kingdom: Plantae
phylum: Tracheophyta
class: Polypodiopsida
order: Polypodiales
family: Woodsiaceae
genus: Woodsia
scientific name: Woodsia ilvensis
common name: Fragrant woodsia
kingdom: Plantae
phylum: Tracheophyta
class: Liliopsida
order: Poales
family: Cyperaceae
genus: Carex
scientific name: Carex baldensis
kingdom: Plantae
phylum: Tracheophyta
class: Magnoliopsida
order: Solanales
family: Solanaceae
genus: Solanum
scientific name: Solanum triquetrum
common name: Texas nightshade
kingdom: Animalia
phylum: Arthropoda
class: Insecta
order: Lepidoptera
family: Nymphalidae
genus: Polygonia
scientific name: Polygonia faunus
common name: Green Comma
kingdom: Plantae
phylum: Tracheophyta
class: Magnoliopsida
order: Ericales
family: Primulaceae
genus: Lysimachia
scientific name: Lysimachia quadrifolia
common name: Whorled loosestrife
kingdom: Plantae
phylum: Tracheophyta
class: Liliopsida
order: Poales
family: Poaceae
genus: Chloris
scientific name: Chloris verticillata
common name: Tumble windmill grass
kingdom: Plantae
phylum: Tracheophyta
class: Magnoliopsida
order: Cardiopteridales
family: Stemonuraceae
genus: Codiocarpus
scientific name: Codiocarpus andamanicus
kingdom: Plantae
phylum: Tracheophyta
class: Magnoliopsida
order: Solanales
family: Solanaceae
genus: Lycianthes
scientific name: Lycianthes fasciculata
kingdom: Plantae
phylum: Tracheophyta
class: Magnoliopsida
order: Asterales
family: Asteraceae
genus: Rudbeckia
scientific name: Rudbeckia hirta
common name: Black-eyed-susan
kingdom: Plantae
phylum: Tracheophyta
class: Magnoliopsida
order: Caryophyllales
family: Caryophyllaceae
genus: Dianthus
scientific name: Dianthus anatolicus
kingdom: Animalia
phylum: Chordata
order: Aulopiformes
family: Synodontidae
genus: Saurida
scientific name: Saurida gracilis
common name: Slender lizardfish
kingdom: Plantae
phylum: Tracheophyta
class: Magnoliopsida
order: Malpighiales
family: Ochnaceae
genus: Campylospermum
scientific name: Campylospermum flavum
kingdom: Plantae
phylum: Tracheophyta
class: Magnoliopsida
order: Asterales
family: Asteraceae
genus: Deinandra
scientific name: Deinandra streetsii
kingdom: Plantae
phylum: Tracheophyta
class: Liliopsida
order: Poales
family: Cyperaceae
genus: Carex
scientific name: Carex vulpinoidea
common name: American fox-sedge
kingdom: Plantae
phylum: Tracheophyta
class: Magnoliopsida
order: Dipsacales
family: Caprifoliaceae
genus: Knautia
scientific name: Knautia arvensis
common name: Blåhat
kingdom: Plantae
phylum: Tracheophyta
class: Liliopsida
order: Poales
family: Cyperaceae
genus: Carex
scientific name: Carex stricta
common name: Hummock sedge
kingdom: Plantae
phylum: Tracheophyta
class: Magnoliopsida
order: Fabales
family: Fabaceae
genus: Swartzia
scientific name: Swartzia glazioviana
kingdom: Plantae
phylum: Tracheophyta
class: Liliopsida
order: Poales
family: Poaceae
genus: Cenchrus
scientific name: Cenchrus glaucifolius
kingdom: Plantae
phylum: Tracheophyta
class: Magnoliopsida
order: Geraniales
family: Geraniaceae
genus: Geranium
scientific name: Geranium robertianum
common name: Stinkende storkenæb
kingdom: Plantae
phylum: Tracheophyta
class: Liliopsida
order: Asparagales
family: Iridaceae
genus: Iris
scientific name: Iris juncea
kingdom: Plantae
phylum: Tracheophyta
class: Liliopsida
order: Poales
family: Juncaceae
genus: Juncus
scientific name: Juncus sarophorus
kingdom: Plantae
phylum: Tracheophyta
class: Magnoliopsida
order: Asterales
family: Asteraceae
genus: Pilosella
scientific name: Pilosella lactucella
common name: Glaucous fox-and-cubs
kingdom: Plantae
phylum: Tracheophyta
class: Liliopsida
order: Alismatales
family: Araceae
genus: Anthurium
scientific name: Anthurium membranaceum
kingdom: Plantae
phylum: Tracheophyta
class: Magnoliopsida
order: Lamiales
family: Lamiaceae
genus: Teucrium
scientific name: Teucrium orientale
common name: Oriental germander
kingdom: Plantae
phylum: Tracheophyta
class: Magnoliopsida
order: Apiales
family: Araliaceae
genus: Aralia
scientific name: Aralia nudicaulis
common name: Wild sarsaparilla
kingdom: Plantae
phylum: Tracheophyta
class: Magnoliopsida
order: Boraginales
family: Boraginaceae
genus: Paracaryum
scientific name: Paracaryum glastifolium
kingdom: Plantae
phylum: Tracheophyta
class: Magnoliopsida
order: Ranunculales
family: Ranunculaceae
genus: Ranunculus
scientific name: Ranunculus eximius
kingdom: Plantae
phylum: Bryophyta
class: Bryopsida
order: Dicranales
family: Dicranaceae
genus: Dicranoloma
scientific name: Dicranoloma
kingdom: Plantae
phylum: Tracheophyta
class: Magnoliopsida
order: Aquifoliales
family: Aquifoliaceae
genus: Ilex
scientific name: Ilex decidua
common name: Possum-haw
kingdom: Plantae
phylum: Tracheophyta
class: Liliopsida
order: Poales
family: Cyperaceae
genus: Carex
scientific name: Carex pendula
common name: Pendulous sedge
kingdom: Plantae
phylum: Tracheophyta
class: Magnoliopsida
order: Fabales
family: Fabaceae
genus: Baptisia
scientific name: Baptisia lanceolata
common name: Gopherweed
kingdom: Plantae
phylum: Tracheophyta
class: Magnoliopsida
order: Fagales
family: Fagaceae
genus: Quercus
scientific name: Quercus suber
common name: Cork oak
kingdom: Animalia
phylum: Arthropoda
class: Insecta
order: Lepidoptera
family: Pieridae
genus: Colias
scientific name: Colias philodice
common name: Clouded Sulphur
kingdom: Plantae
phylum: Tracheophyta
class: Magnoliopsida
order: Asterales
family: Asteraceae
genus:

┄┄┄┄┄┄┄┄┄┄┄┄┄┄┄┄┄┄┄┄

# [Required task]
Please copy all of the items above word for word, from the first through the last.

# [Expected answer]
kingdom: Plantae
phylum: Tracheophyta
class: Polypodiopsida
order: Polypodiales
family: Woodsiaceae
genus: Woodsia
scientific name: Woodsia ilvensis
common name: Fragrant woodsia
kingdom: Plantae
phylum: Tracheophyta
class: Liliopsida
order: Poales
family: Cyperaceae
genus: Carex
scientific name: Carex baldensis
kingdom: Plantae
phylum: Tracheophyta
class: Magnoliopsida
order: Solanales
family: Solanaceae
genus: Solanum
scientific name: Solanum triquetrum
common name: Texas nightshade
kingdom: Animalia
phylum: Arthropoda
class: Insecta
order: Lepidoptera
family: Nymphalidae
genus: Polygonia
scientific name: Polygonia faunus
common name: Green Comma
kingdom: Plantae
phylum: Tracheophyta
class: Magnoliopsida
order: Ericales
family: Primulaceae
genus: Lysimachia
scientific name: Lysimachia quadrifolia
common name: Whorled loosestrife
kingdom: Plantae
phylum: Tracheophyta
class: Liliopsida
order: Poales
family: Poaceae
genus: Chloris
scientific name: Chloris verticillata
common name: Tumble windmill grass
kingdom: Plantae
phylum: Tracheophyta
class: Magnoliopsida
order: Cardiopteridales
family: Stemonuraceae
genus: Codiocarpus
scientific name: Codiocarpus andamanicus
kingdom: Plantae
phylum: Tracheophyta
class: Magnoliopsida
order: Solanales
family: Solanaceae
genus: Lycianthes
scientific name: Lycianthes fasciculata
kingdom: Plantae
phylum: Tracheophyta
class: Magnoliopsida
order: Asterales
family: Asteraceae
genus: Rudbeckia
scientific name: Rudbeckia hirta
common name: Black-eyed-susan
kingdom: Plantae
phylum: Tracheophyta
class: Magnoliopsida
order: Caryophyllales
family: Caryophyllaceae
genus: Dianthus
scientific name: Dianthus anatolicus
kingdom: Animalia
phylum: Chordata
order: Aulopiformes
family: Synodontidae
genus: Saurida
scientific name: Saurida gracilis
common name: Slender lizardfish
kingdom: Plantae
phylum: Tracheophyta
class: Magnoliopsida
order: Malpighiales
family: Ochnaceae
genus: Campylospermum
scientific name: Campylospermum flavum
kingdom: Plantae
phylum: Tracheophyta
class: Magnoliopsida
order: Asterales
family: Asteraceae
genus: Deinandra
scientific name: Deinandra streetsii
kingdom: Plantae
phylum: Tracheophyta
class: Liliopsida
order: Poales
family: Cyperaceae
genus: Carex
scientific name: Carex vulpinoidea
common name: American fox-sedge
kingdom: Plantae
phylum: Tracheophyta
class: Magnoliopsida
order: Dipsacales
family: Caprifoliaceae
genus: Knautia
scientific name: Knautia arvensis
common name: Blåhat
kingdom: Plantae
phylum: Tracheophyta
class: Liliopsida
order: Poales
family: Cyperaceae
genus: Carex
scientific name: Carex stricta
common name: Hummock sedge
kingdom: Plantae
phylum: Tracheophyta
class: Magnoliopsida
order: Fabales
family: Fabaceae
genus: Swartzia
scientific name: Swartzia glazioviana
kingdom: Plantae
phylum: Tracheophyta
class: Liliopsida
order: Poales
family: Poaceae
genus: Cenchrus
scientific name: Cenchrus glaucifolius
kingdom: Plantae
phylum: Tracheophyta
class: Magnoliopsida
order: Geraniales
family: Geraniaceae
genus: Geranium
scientific name: Geranium robertianum
common name: Stinkende storkenæb
kingdom: Plantae
phylum: Tracheophyta
class: Liliopsida
order: Asparagales
family: Iridaceae
genus: Iris
scientific name: Iris juncea
kingdom: Plantae
phylum: Tracheophyta
class: Liliopsida
order: Poales
family: Juncaceae
genus: Juncus
scientific name: Juncus sarophorus
kingdom: Plantae
phylum: Tracheophyta
class: Magnoliopsida
order: Asterales
family: Asteraceae
genus: Pilosella
scientific name: Pilosella lactucella
common name: Glaucous fox-and-cubs
kingdom: Plantae
phylum: Tracheophyta
class: Liliopsida
order: Alismatales
family: Araceae
genus: Anthurium
scientific name: Anthurium membranaceum
kingdom: Plantae
phylum: Tracheophyta
class: Magnoliopsida
order: Lamiales
family: Lamiaceae
genus: Teucrium
scientific name: Teucrium orientale
common name: Oriental germander
kingdom: Plantae
phylum: Tracheophyta
class: Magnoliopsida
order: Apiales
family: Araliaceae
genus: Aralia
scientific name: Aralia nudicaulis
common name: Wild sarsaparilla
kingdom: Plantae
phylum: Tracheophyta
class: Magnoliopsida
order: Boraginales
family: Boraginaceae
genus: Paracaryum
scientific name: Paracaryum glastifolium
kingdom: Plantae
phylum: Tracheophyta
class: Magnoliopsida
order: Ranunculales
family: Ranunculaceae
genus: Ranunculus
scientific name: Ranunculus eximius
kingdom: Plantae
phylum: Bryophyta
class: Bryopsida
order: Dicranales
family: Dicranaceae
genus: Dicranoloma
scientific name: Dicranoloma
kingdom: Plantae
phylum: Tracheophyta
class: Magnoliopsida
order: Aquifoliales
family: Aquifoliaceae
genus: Ilex
scientific name: Ilex decidua
common name: Possum-haw
kingdom: Plantae
phylum: Tracheophyta
class: Liliopsida
order: Poales
family: Cyperaceae
genus: Carex
scientific name: Carex pendula
common name: Pendulous sedge
kingdom: Plantae
phylum: Tracheophyta
class: Magnoliopsida
order: Fabales
family: Fabaceae
genus: Baptisia
scientific name: Baptisia lanceolata
common name: Gopherweed
kingdom: Plantae
phylum: Tracheophyta
class: Magnoliopsida
order: Fagales
family: Fagaceae
genus: Quercus
scientific name: Quercus suber
common name: Cork oak
kingdom: Animalia
phylum: Arthropoda
class: Insecta
order: Lepidoptera
family: Pieridae
genus: Colias
scientific name: Colias philodice
common name: Clouded Sulphur
kingdom: Plantae
phylum: Tracheophyta
class: Magnoliopsida
order: Asterales
family: Asteraceae
genus:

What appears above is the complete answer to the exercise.